— Замечательно. По существу, нам не хватает только собственноручно написанного прощального послания. У кого-нибудь есть возражения против того, чтобы считать этот случай вполне очевидным?
Волер по очереди обвел глазами Вебера, врача и Харри.
— О'кей, тогда нам осталось лишь сообщить печальное известие близким родственникам и провести официальное опознание.
Он вышел в коридор; Харри по-прежнему продолжал стоять у кровати. Чуть погодя Волер снова заглянул в спальню.

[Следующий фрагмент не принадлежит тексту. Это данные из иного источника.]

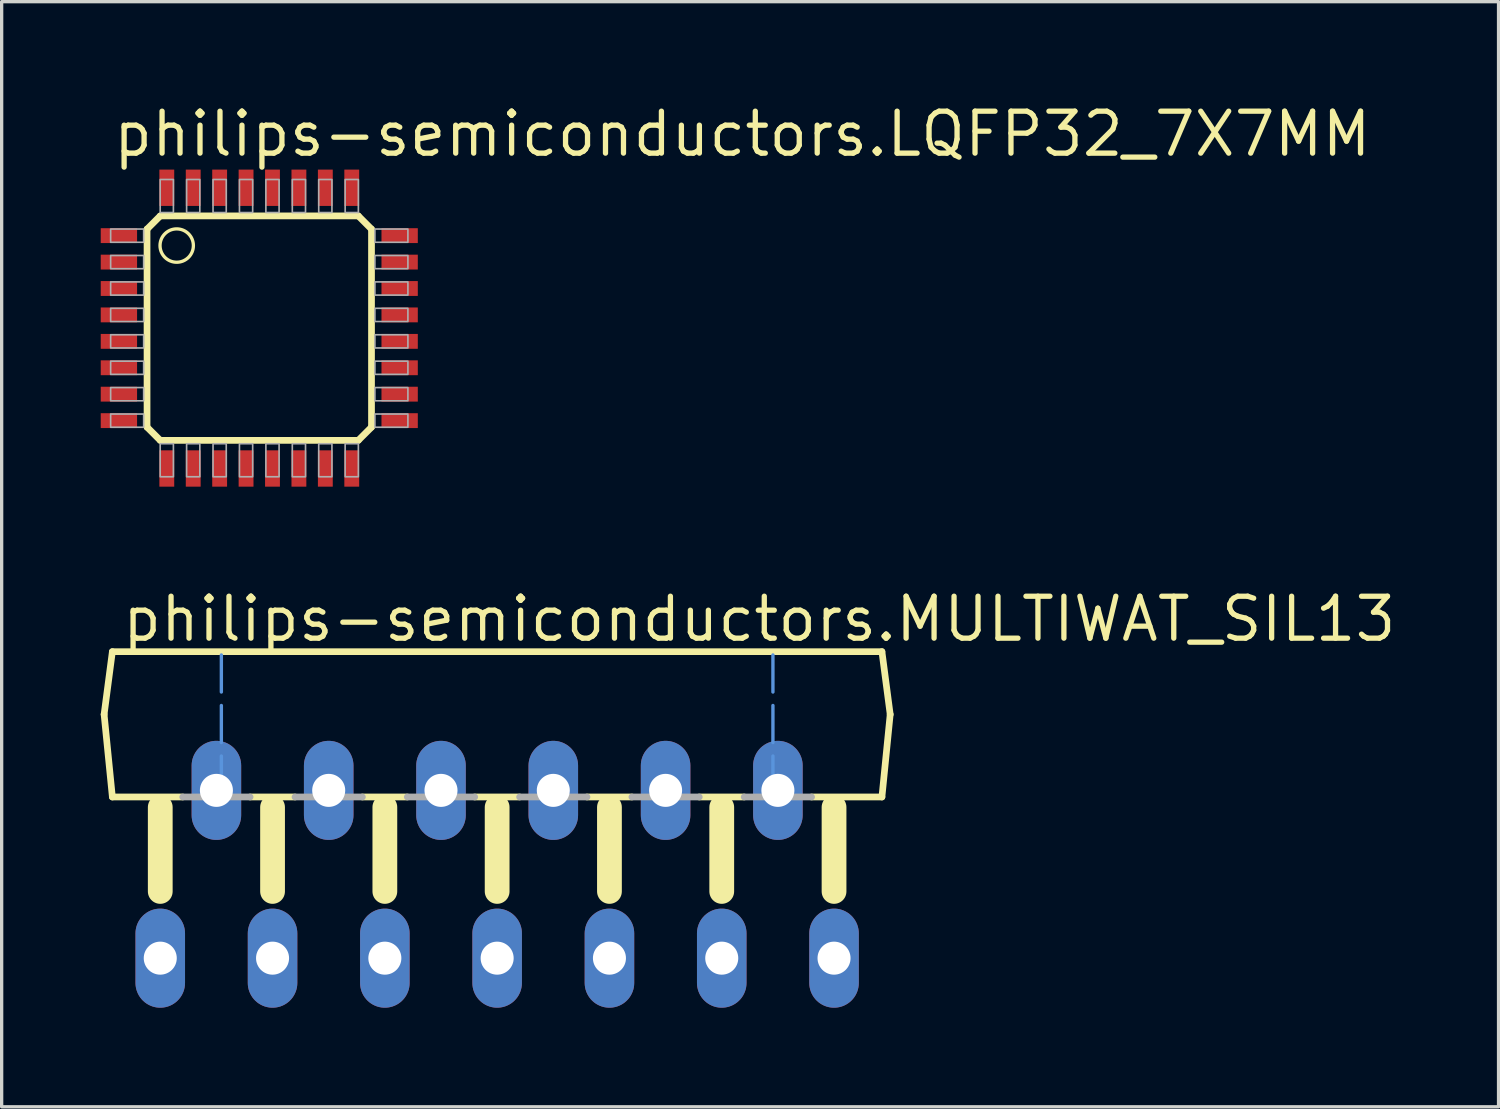
<source format=kicad_pcb>
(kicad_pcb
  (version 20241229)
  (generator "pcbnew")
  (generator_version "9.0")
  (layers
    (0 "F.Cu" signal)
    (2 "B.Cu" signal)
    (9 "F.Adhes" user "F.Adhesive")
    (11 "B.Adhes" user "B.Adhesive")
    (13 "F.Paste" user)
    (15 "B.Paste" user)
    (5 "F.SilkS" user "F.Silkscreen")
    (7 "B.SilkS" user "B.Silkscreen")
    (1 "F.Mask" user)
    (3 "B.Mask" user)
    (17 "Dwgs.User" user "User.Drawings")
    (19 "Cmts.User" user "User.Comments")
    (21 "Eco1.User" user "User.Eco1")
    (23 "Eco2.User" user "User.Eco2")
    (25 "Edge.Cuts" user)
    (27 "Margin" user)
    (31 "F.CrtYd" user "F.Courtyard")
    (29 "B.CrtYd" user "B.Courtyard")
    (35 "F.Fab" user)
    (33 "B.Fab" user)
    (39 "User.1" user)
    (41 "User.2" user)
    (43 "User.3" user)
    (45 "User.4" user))
  (footprint "philips-semiconductors.LQFP32_7X7MM"
    (layer "F.Cu")
    (at 4.8 6.885)
    (property "Reference" "philips-semiconductors.LQFP32_7X7MM" (at -4.5 -5.135 0) (layer "F.SilkS") (effects (font (size 1.27 1.27) (thickness 0.16)) (justify left bottom)))
    (attr smd)
    (fp_line (start -3.398 -2.998) (end -3.398 2.998) (stroke (width 0.203) (type default)) (layer "F.SilkS"))
    (fp_line (start -3.398 2.998) (end -2.998 3.398) (stroke (width 0.203) (type default)) (layer "F.SilkS"))
    (fp_line (start -2.998 -3.398) (end -3.398 -2.998) (stroke (width 0.203) (type default)) (layer "F.SilkS"))
    (fp_line (start -2.998 3.398) (end 2.998 3.398) (stroke (width 0.203) (type default)) (layer "F.SilkS"))
    (fp_line (start 2.998 -3.398) (end -2.998 -3.398) (stroke (width 0.203) (type default)) (layer "F.SilkS"))
    (fp_line (start 2.998 3.398) (end 3.398 2.998) (stroke (width 0.203) (type default)) (layer "F.SilkS"))
    (fp_line (start 3.398 -2.998) (end 2.998 -3.398) (stroke (width 0.203) (type default)) (layer "F.SilkS"))
    (fp_line (start 3.398 2.998) (end 3.398 -2.998) (stroke (width 0.203) (type default)) (layer "F.SilkS"))
    (fp_circle (center -2.5 -2.5) (end -1.995 -2.5) (stroke (width 0.1) (type default)) (fill no) (layer "F.SilkS"))
    (fp_rect (start -4.5 -2.6) (end -3.5 -3) (stroke (width 0.05) (type default)) (fill no) (layer "F.Fab"))
    (fp_rect (start -4.5 -1.8) (end -3.5 -2.2) (stroke (width 0.05) (type default)) (fill no) (layer "F.Fab"))
    (fp_rect (start -4.5 -1) (end -3.5 -1.4) (stroke (width 0.05) (type default)) (fill no) (layer "F.Fab"))
    (fp_rect (start -4.5 -0.2) (end -3.5 -0.6) (stroke (width 0.05) (type default)) (fill no) (layer "F.Fab"))
    (fp_rect (start -4.5 0.6) (end -3.5 0.2) (stroke (width 0.05) (type default)) (fill no) (layer "F.Fab"))
    (fp_rect (start -4.5 1.4) (end -3.5 1) (stroke (width 0.05) (type default)) (fill no) (layer "F.Fab"))
    (fp_rect (start -4.5 2.2) (end -3.5 1.8) (stroke (width 0.05) (type default)) (fill no) (layer "F.Fab"))
    (fp_rect (start -4.5 3) (end -3.5 2.6) (stroke (width 0.05) (type default)) (fill no) (layer "F.Fab"))
    (fp_rect (start -3 -3.5) (end -2.6 -4.5) (stroke (width 0.05) (type default)) (fill no) (layer "F.Fab"))
    (fp_rect (start -3 4.5) (end -2.6 3.5) (stroke (width 0.05) (type default)) (fill no) (layer "F.Fab"))
    (fp_rect (start -2.2 -3.5) (end -1.8 -4.5) (stroke (width 0.05) (type default)) (fill no) (layer "F.Fab"))
    (fp_rect (start -2.2 4.5) (end -1.8 3.5) (stroke (width 0.05) (type default)) (fill no) (layer "F.Fab"))
    (fp_rect (start -1.4 -3.5) (end -1 -4.5) (stroke (width 0.05) (type default)) (fill no) (layer "F.Fab"))
    (fp_rect (start -1.4 4.5) (end -1 3.5) (stroke (width 0.05) (type default)) (fill no) (layer "F.Fab"))
    (fp_rect (start -0.6 -3.5) (end -0.2 -4.5) (stroke (width 0.05) (type default)) (fill no) (layer "F.Fab"))
    (fp_rect (start -0.6 4.5) (end -0.2 3.5) (stroke (width 0.05) (type default)) (fill no) (layer "F.Fab"))
    (fp_rect (start 0.2 -3.5) (end 0.6 -4.5) (stroke (width 0.05) (type default)) (fill no) (layer "F.Fab"))
    (fp_rect (start 0.2 4.5) (end 0.6 3.5) (stroke (width 0.05) (type default)) (fill no) (layer "F.Fab"))
    (fp_rect (start 1 -3.5) (end 1.4 -4.5) (stroke (width 0.05) (type default)) (fill no) (layer "F.Fab"))
    (fp_rect (start 1 4.5) (end 1.4 3.5) (stroke (width 0.05) (type default)) (fill no) (layer "F.Fab"))
    (fp_rect (start 1.8 -3.5) (end 2.2 -4.5) (stroke (width 0.05) (type default)) (fill no) (layer "F.Fab"))
    (fp_rect (start 1.8 4.5) (end 2.2 3.5) (stroke (width 0.05) (type default)) (fill no) (layer "F.Fab"))
    (fp_rect (start 2.6 -3.5) (end 3 -4.5) (stroke (width 0.05) (type default)) (fill no) (layer "F.Fab"))
    (fp_rect (start 2.6 4.5) (end 3 3.5) (stroke (width 0.05) (type default)) (fill no) (layer "F.Fab"))
    (fp_rect (start 3.5 -2.6) (end 4.5 -3) (stroke (width 0.05) (type default)) (fill no) (layer "F.Fab"))
    (fp_rect (start 3.5 -1.8) (end 4.5 -2.2) (stroke (width 0.05) (type default)) (fill no) (layer "F.Fab"))
    (fp_rect (start 3.5 -1) (end 4.5 -1.4) (stroke (width 0.05) (type default)) (fill no) (layer "F.Fab"))
    (fp_rect (start 3.5 -0.2) (end 4.5 -0.6) (stroke (width 0.05) (type default)) (fill no) (layer "F.Fab"))
    (fp_rect (start 3.5 0.6) (end 4.5 0.2) (stroke (width 0.05) (type default)) (fill no) (layer "F.Fab"))
    (fp_rect (start 3.5 1.4) (end 4.5 1) (stroke (width 0.05) (type default)) (fill no) (layer "F.Fab"))
    (fp_rect (start 3.5 2.2) (end 4.5 1.8) (stroke (width 0.05) (type default)) (fill no) (layer "F.Fab"))
    (fp_rect (start 3.5 3) (end 4.5 2.6) (stroke (width 0.05) (type default)) (fill no) (layer "F.Fab"))
    (pad "1" smd roundrect (at -4.25 -2.8) (size 1.1 0.45) (layers "F.Cu" "F.Mask" "F.Paste") (roundrect_rratio 0.01))
    (pad "2" smd roundrect (at -4.25 -2) (size 1.1 0.45) (layers "F.Cu" "F.Mask" "F.Paste") (roundrect_rratio 0.01))
    (pad "3" smd roundrect (at -4.25 -1.2) (size 1.1 0.45) (layers "F.Cu" "F.Mask" "F.Paste") (roundrect_rratio 0.01))
    (pad "4" smd roundrect (at -4.25 -0.4) (size 1.1 0.45) (layers "F.Cu" "F.Mask" "F.Paste") (roundrect_rratio 0.01))
    (pad "5" smd roundrect (at -4.25 0.4) (size 1.1 0.45) (layers "F.Cu" "F.Mask" "F.Paste") (roundrect_rratio 0.01))
    (pad "6" smd roundrect (at -4.25 1.2) (size 1.1 0.45) (layers "F.Cu" "F.Mask" "F.Paste") (roundrect_rratio 0.01))
    (pad "7" smd roundrect (at -4.25 2) (size 1.1 0.45) (layers "F.Cu" "F.Mask" "F.Paste") (roundrect_rratio 0.01))
    (pad "8" smd roundrect (at -4.25 2.8) (size 1.1 0.45) (layers "F.Cu" "F.Mask" "F.Paste") (roundrect_rratio 0.01))
    (pad "9" smd roundrect (at -2.8 4.25) (size 0.45 1.1) (layers "F.Cu" "F.Mask" "F.Paste") (roundrect_rratio 0.01))
    (pad "10" smd roundrect (at -2 4.25) (size 0.45 1.1) (layers "F.Cu" "F.Mask" "F.Paste") (roundrect_rratio 0.01))
    (pad "11" smd roundrect (at -1.2 4.25) (size 0.45 1.1) (layers "F.Cu" "F.Mask" "F.Paste") (roundrect_rratio 0.01))
    (pad "12" smd roundrect (at -0.4 4.25) (size 0.45 1.1) (layers "F.Cu" "F.Mask" "F.Paste") (roundrect_rratio 0.01))
    (pad "13" smd roundrect (at 0.4 4.25) (size 0.45 1.1) (layers "F.Cu" "F.Mask" "F.Paste") (roundrect_rratio 0.01))
    (pad "14" smd roundrect (at 1.2 4.25) (size 0.45 1.1) (layers "F.Cu" "F.Mask" "F.Paste") (roundrect_rratio 0.01))
    (pad "15" smd roundrect (at 2 4.25) (size 0.45 1.1) (layers "F.Cu" "F.Mask" "F.Paste") (roundrect_rratio 0.01))
    (pad "16" smd roundrect (at 2.8 4.25) (size 0.45 1.1) (layers "F.Cu" "F.Mask" "F.Paste") (roundrect_rratio 0.01))
    (pad "17" smd roundrect (at 4.25 2.8) (size 1.1 0.45) (layers "F.Cu" "F.Mask" "F.Paste") (roundrect_rratio 0.01))
    (pad "18" smd roundrect (at 4.25 2) (size 1.1 0.45) (layers "F.Cu" "F.Mask" "F.Paste") (roundrect_rratio 0.01))
    (pad "19" smd roundrect (at 4.25 1.2) (size 1.1 0.45) (layers "F.Cu" "F.Mask" "F.Paste") (roundrect_rratio 0.01))
    (pad "20" smd roundrect (at 4.25 0.4) (size 1.1 0.45) (layers "F.Cu" "F.Mask" "F.Paste") (roundrect_rratio 0.01))
    (pad "21" smd roundrect (at 4.25 -0.4) (size 1.1 0.45) (layers "F.Cu" "F.Mask" "F.Paste") (roundrect_rratio 0.01))
    (pad "22" smd roundrect (at 4.25 -1.2) (size 1.1 0.45) (layers "F.Cu" "F.Mask" "F.Paste") (roundrect_rratio 0.01))
    (pad "23" smd roundrect (at 4.25 -2) (size 1.1 0.45) (layers "F.Cu" "F.Mask" "F.Paste") (roundrect_rratio 0.01))
    (pad "24" smd roundrect (at 4.25 -2.8) (size 1.1 0.45) (layers "F.Cu" "F.Mask" "F.Paste") (roundrect_rratio 0.01))
    (pad "25" smd roundrect (at 2.8 -4.25) (size 0.45 1.1) (layers "F.Cu" "F.Mask" "F.Paste") (roundrect_rratio 0.01))
    (pad "26" smd roundrect (at 2 -4.25) (size 0.45 1.1) (layers "F.Cu" "F.Mask" "F.Paste") (roundrect_rratio 0.01))
    (pad "27" smd roundrect (at 1.2 -4.25) (size 0.45 1.1) (layers "F.Cu" "F.Mask" "F.Paste") (roundrect_rratio 0.01))
    (pad "28" smd roundrect (at 0.4 -4.25) (size 0.45 1.1) (layers "F.Cu" "F.Mask" "F.Paste") (roundrect_rratio 0.01))
    (pad "29" smd roundrect (at -0.4 -4.25) (size 0.45 1.1) (layers "F.Cu" "F.Mask" "F.Paste") (roundrect_rratio 0.01))
    (pad "30" smd roundrect (at -1.2 -4.25) (size 0.45 1.1) (layers "F.Cu" "F.Mask" "F.Paste") (roundrect_rratio 0.01))
    (pad "31" smd roundrect (at -2 -4.25) (size 0.45 1.1) (layers "F.Cu" "F.Mask" "F.Paste") (roundrect_rratio 0.01))
    (pad "32" smd roundrect (at -2.8 -4.25) (size 0.45 1.1) (layers "F.Cu" "F.Mask" "F.Paste") (roundrect_rratio 0.01)))
  (footprint "philips-semiconductors.MULTIWAT_SIL13"
    (layer "F.Cu")
    (at 12.002 20.88)
    (property "Reference" "philips-semiconductors.MULTIWAT_SIL13" (at -11.43 -4.445 0) (layer "F.SilkS") (effects (font (size 1.27 1.27) (thickness 0.16)) (justify left bottom)))
    (attr through_hole)
    (fp_line (start -11.9 -2.3) (end -11.65 -4.2) (stroke (width 0.203) (type default)) (layer "F.SilkS"))
    (fp_line (start -11.65 -4.2) (end 11.65 -4.2) (stroke (width 0.203) (type default)) (layer "F.SilkS"))
    (fp_line (start -11.65 0.2) (end -11.9 -2.3) (stroke (width 0.203) (type default)) (layer "F.SilkS"))
    (fp_line (start -10.2 0.51) (end -10.2 3.06) (stroke (width 0.75) (type default)) (layer "F.SilkS"))
    (fp_line (start -9.52 0.2) (end -11.65 0.2) (stroke (width 0.203) (type default)) (layer "F.SilkS"))
    (fp_line (start -6.8 0.51) (end -6.8 3.06) (stroke (width 0.75) (type default)) (layer "F.SilkS"))
    (fp_line (start -6.12 0.2) (end -7.48 0.2) (stroke (width 0.203) (type default)) (layer "F.SilkS"))
    (fp_line (start -3.4 0.51) (end -3.4 3.06) (stroke (width 0.75) (type default)) (layer "F.SilkS"))
    (fp_line (start -2.72 0.2) (end -4.08 0.2) (stroke (width 0.203) (type default)) (layer "F.SilkS"))
    (fp_line (start 0 0.51) (end 0 3.06) (stroke (width 0.75) (type default)) (layer "F.SilkS"))
    (fp_line (start 0.68 0.2) (end -0.68 0.2) (stroke (width 0.203) (type default)) (layer "F.SilkS"))
    (fp_line (start 3.4 0.51) (end 3.4 3.06) (stroke (width 0.75) (type default)) (layer "F.SilkS"))
    (fp_line (start 4.08 0.2) (end 2.72 0.2) (stroke (width 0.203) (type default)) (layer "F.SilkS"))
    (fp_line (start 6.8 0.51) (end 6.8 3.06) (stroke (width 0.75) (type default)) (layer "F.SilkS"))
    (fp_line (start 7.48 0.2) (end 6.12 0.2) (stroke (width 0.203) (type default)) (layer "F.SilkS"))
    (fp_line (start 10.2 0.51) (end 10.2 3.06) (stroke (width 0.75) (type default)) (layer "F.SilkS"))
    (fp_line (start 11.65 -4.2) (end 11.9 -2.3) (stroke (width 0.203) (type default)) (layer "F.SilkS"))
    (fp_line (start 11.65 0.2) (end 9.52 0.2) (stroke (width 0.203) (type default)) (layer "F.SilkS"))
    (fp_line (start 11.9 -2.3) (end 11.65 0.2) (stroke (width 0.203) (type default)) (layer "F.SilkS"))
    (fp_line (start -8.35 -4.1) (end -8.35 0.1) (stroke (width 0.102) (type dash)) (layer "Cmts.User"))
    (fp_line (start 8.35 -4.1) (end 8.35 0.1) (stroke (width 0.102) (type dash)) (layer "Cmts.User"))
    (fp_line (start -7.48 0.2) (end -9.52 0.2) (stroke (width 0.203) (type default)) (layer "F.Fab"))
    (fp_line (start -4.08 0.2) (end -6.12 0.2) (stroke (width 0.203) (type default)) (layer "F.Fab"))
    (fp_line (start -0.68 0.2) (end -2.72 0.2) (stroke (width 0.203) (type default)) (layer "F.Fab"))
    (fp_line (start 2.72 0.2) (end 0.68 0.2) (stroke (width 0.203) (type default)) (layer "F.Fab"))
    (fp_line (start 6.12 0.2) (end 4.08 0.2) (stroke (width 0.203) (type default)) (layer "F.Fab"))
    (fp_line (start 9.52 0.2) (end 7.48 0.2) (stroke (width 0.203) (type default)) (layer "F.Fab"))
    (pad "1" thru_hole oval (at -10.2 5.08 90) (size 3 1.5) (drill 1) (layers "*.Cu" "*.Mask"))
    (pad "2" thru_hole oval (at -8.5 0 90) (size 3 1.5) (drill 1) (layers "*.Cu" "*.Mask"))
    (pad "3" thru_hole oval (at -6.8 5.08 90) (size 3 1.5) (drill 1) (layers "*.Cu" "*.Mask"))
    (pad "4" thru_hole oval (at -5.1 0 90) (size 3 1.5) (drill 1) (layers "*.Cu" "*.Mask"))
    (pad "5" thru_hole oval (at -3.4 5.08 90) (size 3 1.5) (drill 1) (layers "*.Cu" "*.Mask"))
    (pad "6" thru_hole oval (at -1.7 0 90) (size 3 1.5) (drill 1) (layers "*.Cu" "*.Mask"))
    (pad "7" thru_hole oval (at 0 5.08 90) (size 3 1.5) (drill 1) (layers "*.Cu" "*.Mask"))
    (pad "8" thru_hole oval (at 1.7 0 90) (size 3 1.5) (drill 1) (layers "*.Cu" "*.Mask"))
    (pad "9" thru_hole oval (at 3.4 5.08 90) (size 3 1.5) (drill 1) (layers "*.Cu" "*.Mask"))
    (pad "10" thru_hole oval (at 5.1 0 90) (size 3 1.5) (drill 1) (layers "*.Cu" "*.Mask"))
    (pad "11" thru_hole oval (at 6.8 5.08 90) (size 3 1.5) (drill 1) (layers "*.Cu" "*.Mask"))
    (pad "12" thru_hole oval (at 8.5 0 90) (size 3 1.5) (drill 1) (layers "*.Cu" "*.Mask"))
    (pad "13" thru_hole oval (at 10.2 5.08 90) (size 3 1.5) (drill 1) (layers "*.Cu" "*.Mask")))
  (gr_rect
    (start -3 -3)
    (end 42.321 30.46)
    (stroke (width 0.1) (type default))
    (fill no)
    (layer "Edge.Cuts")))
</source>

— Все же здорово, когда пасьянс сходится с первого раза. Верно, Холе?
Харри почувствовал, как мозг его отдал команду кивнуть, однако вовсе не был уверен, что голова послушается.
Я просматриваю первую видеозапись. Если разбить ее на кадры, становится отчетливо видна вспышка выстрела. Пороховые частички, еще не превратившиеся в чистую энергию, похожи на рой астероидов, сопровождающих комету в ее странствии сквозь атмосферу и сгорающих в этой атмосфере по мере того, как сама комета беспрепятственно следует все дальше и дальше вглубь. И никто не в состоянии ей помешать, ибо путь ее предопределен миллионы лет тому назад, еще до появления человечества, до того, как возникли чувства, до рождения ненависти и милосердия. Пуля входит в голову, обрывая мысль, поворачивая вспять мечты. И в самой глубине сознания импульсом нервных окончаний, родившимся в центре боли, возникает последняя мысль — SOS, противоречивая мольба о помощи, обращенная к себе самому, — молнией пронзает мозг и тут же гаснет. Нажимаю на клавишу мыши, выбирая вторую видеозапись. Пока мой компьютер перемалывает информацию, продираясь сквозь мрак Интернета, я смотрю в окно на усыпавшие небо звезды и думаю, что каждая из них — свидетельство неотвратимости судьбы. В них нет никакого смысла, они выше потребности людей во всем находить логику и взаимосвязь. Потому-то они столь прекрасны, понимаю я.
Наконец вторая видеозапись готова. Янажимаюна «play». Play a play.[15] Все тот же спектакль бродячего театра, правда, теперь он поставлен на новом месте. Те же реплики, движения, все тот же костюм, та же сценография. Изменены лишь статисты. И заключительная сцена. Сегодня вечером играем не трагедию.
Я вполне доволен собой. Я сумел передать суть играемой мною роли — холодного профессионала, антагониста, который точно знает, чего хочет, и если надо, то убивает. Никто даже не пытается тянуть время — после Бугстадвейен они попросту не смеют. И поэтому на те две минуты — сто двадцать секунд, — которые я сам себе отпустил, я — Бог. Иллюзия срабатывает. Миллион одежек под комбинезоном, двойные стельки, цветные контактные линзы, заученные движения.